You're never going to be completely ahead of the hacking curve, but this book tells you how the OS has been hacked in the past with general methods and specific details. The examples, though, are backed up with a wealth of general information about how the OS works which should give you the best chance of plugging some holes before they are exploited.
To the novice it may be surprising just how similar some of these previous attack methods have been. To the expert it should be a lesson in how not to get bitten twice.
The author is obviously experienced in the subject matter, for there is lot of content and with a great amount of detail. There are snippets of code included, which helps turn abstract concepts and discussion into a physical example to aid learning, which is something I found very useful.
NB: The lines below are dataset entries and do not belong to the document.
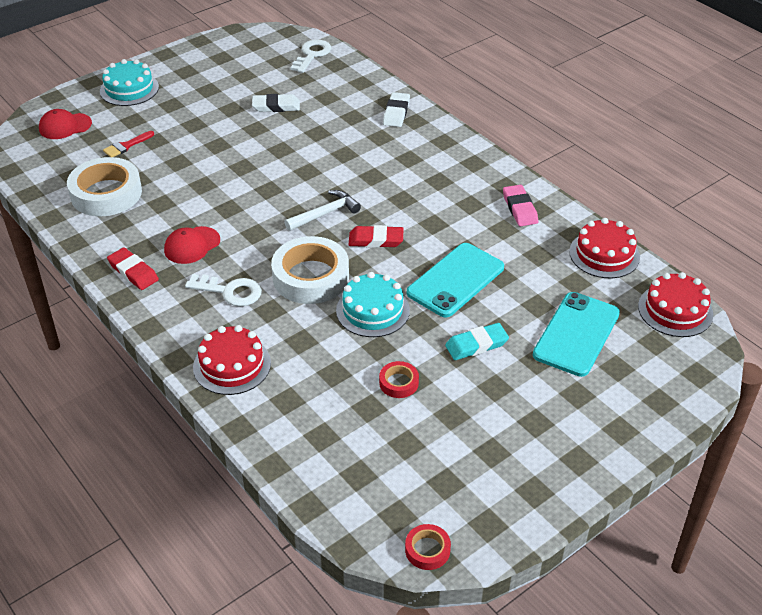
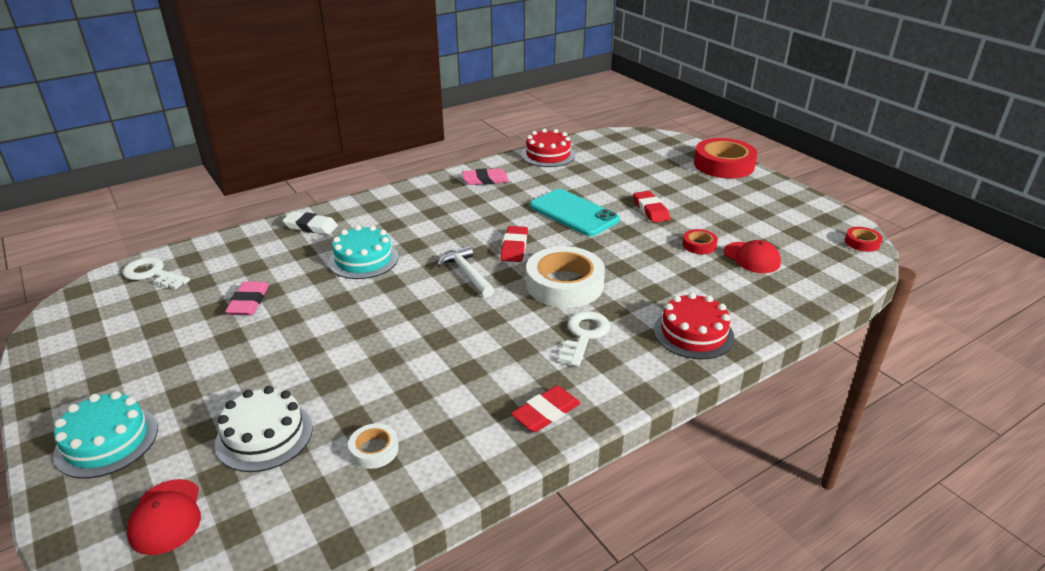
camera: 85 degrees left, 10 degrees down
(106, 193) = (374, 450): white tape -> white tape, size x0.47
(126, 146) = (264, 435): red brush -> white cake
(192, 245) = (503, 365): red cap -> red cap (751, 258)
(276, 106) = (248, 302): white eraser -> pink eraser
(372, 310) = (612, 253): turquoise cake -> turquoise cake (363, 259)
(476, 345) = (650, 210): turquoise eraser -> red eraser
(576, 334) = (635, 173): turquoise phone -> none
(631, 429) = (723, 165): none -> red tape
(675, 310) = (609, 140): red cake -> none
Some of the code structures and algorithms included are not necessarily in the most optimised way, but they are written clearly so they are easy to understand for people with any level of skill and the intention behind them is clear to see.
This book starts from the basics and beginnings of Android and covers pretty much everything, from internal architecture to less technical matters, such as market share too. If you want a thorough guide you can really take something from, then I would recommend this.
I haven't finished the book yet - it's over 500 pages, but after the first few chapters I feel much better informed about Android's history; its security and structure, and the operation of key concepts such as rooting. The book is well written, and covers technical detail with clarity whilst retaining a comprehensive coverage and technical depth.
This book is going to be very useful to mobile device systems administrators, Android developers, and anyone concerned with mobile device security. Students on forensic computing or cyber security courses are likely to find this book especially useful.